[Camera intrinsics and pose data]
+++

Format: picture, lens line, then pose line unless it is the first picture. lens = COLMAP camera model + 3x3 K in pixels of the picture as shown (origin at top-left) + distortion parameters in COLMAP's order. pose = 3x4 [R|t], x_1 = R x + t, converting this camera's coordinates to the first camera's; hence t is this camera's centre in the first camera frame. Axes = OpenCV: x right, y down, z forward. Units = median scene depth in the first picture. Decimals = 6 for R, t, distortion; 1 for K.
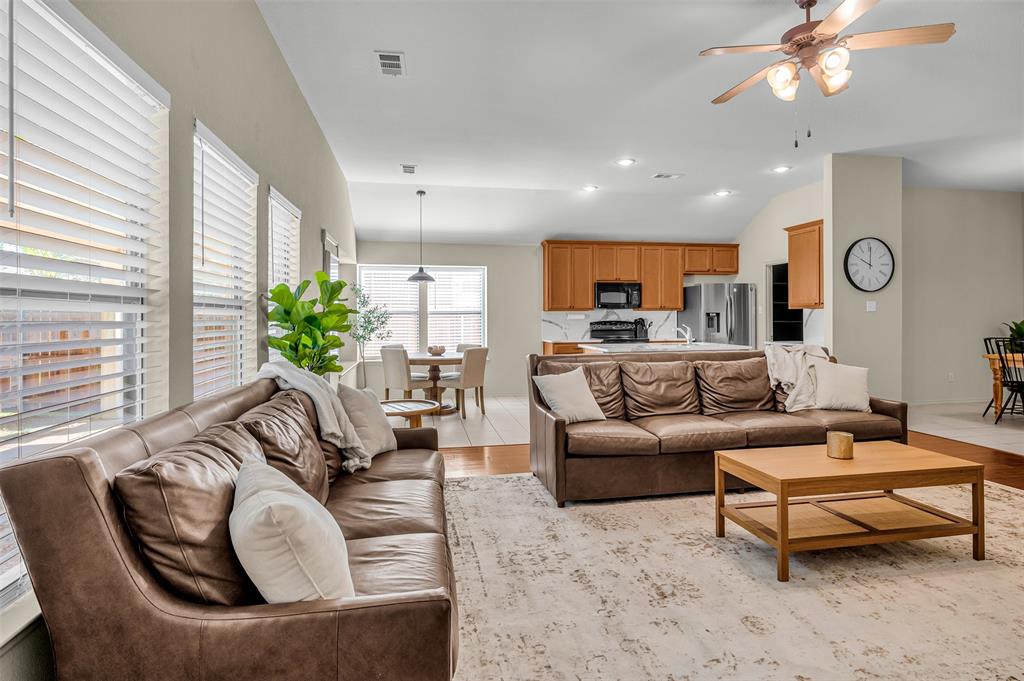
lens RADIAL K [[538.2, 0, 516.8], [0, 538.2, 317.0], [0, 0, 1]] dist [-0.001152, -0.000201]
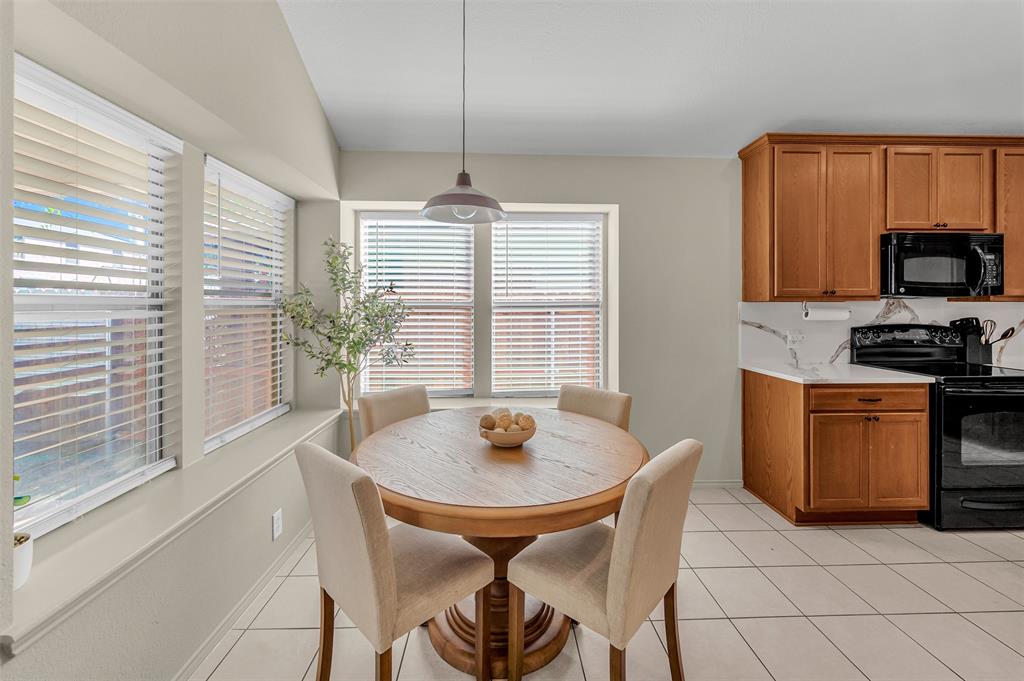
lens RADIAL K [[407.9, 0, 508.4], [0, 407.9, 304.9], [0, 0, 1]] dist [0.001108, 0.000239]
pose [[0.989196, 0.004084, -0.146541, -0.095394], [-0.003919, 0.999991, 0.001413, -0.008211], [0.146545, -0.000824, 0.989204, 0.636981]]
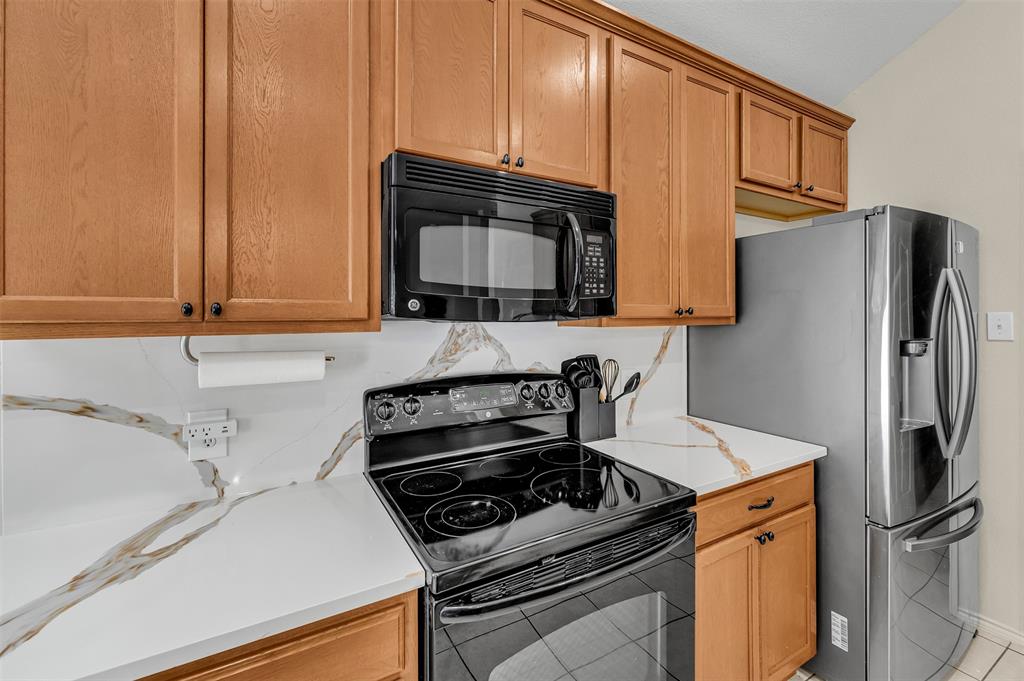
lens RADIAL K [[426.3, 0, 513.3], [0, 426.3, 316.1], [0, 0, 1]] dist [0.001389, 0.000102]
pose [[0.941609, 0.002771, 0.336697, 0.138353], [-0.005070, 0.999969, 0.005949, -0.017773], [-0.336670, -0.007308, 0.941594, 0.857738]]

+++

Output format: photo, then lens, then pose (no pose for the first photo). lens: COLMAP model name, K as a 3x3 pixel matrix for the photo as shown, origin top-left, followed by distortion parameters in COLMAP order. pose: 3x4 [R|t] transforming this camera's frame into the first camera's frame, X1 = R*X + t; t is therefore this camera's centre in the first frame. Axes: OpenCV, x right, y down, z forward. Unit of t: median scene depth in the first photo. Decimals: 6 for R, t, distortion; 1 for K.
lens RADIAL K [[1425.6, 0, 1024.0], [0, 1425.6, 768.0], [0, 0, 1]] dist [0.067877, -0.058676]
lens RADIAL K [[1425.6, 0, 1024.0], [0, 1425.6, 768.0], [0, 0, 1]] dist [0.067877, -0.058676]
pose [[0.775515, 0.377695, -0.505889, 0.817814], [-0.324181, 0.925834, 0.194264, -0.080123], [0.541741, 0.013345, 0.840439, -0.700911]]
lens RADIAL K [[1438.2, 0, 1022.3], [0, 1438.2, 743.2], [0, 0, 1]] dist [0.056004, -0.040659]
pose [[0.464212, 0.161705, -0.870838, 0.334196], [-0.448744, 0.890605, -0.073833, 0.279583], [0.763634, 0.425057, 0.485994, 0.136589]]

+++

Reproduce the lines of the items verbatim, starting at the line that contains "Format: picture, lens" and stopping after the line that contains "dist [-0.001152, -0.000201]". Omit the pictures from the reply.

* FINISHED EXERCISE *
Format: picture, lens line, then pose line unless it is the first picture. lens = COLMAP camera model + 3x3 K in pixels of the picture as shown (origin at top-left) + distortion parameters in COLMAP's order. pose = 3x4 [R|t], x_1 = R x + t, converting this camera's coordinates to the first camera's; hence t is this camera's centre in the first camera frame. Axes = OpenCV: x right, y down, z forward. Units = median scene depth in the first picture. Decimals = 6 for R, t, distortion; 1 for K.
lens RADIAL K [[538.2, 0, 516.8], [0, 538.2, 317.0], [0, 0, 1]] dist [-0.001152, -0.000201]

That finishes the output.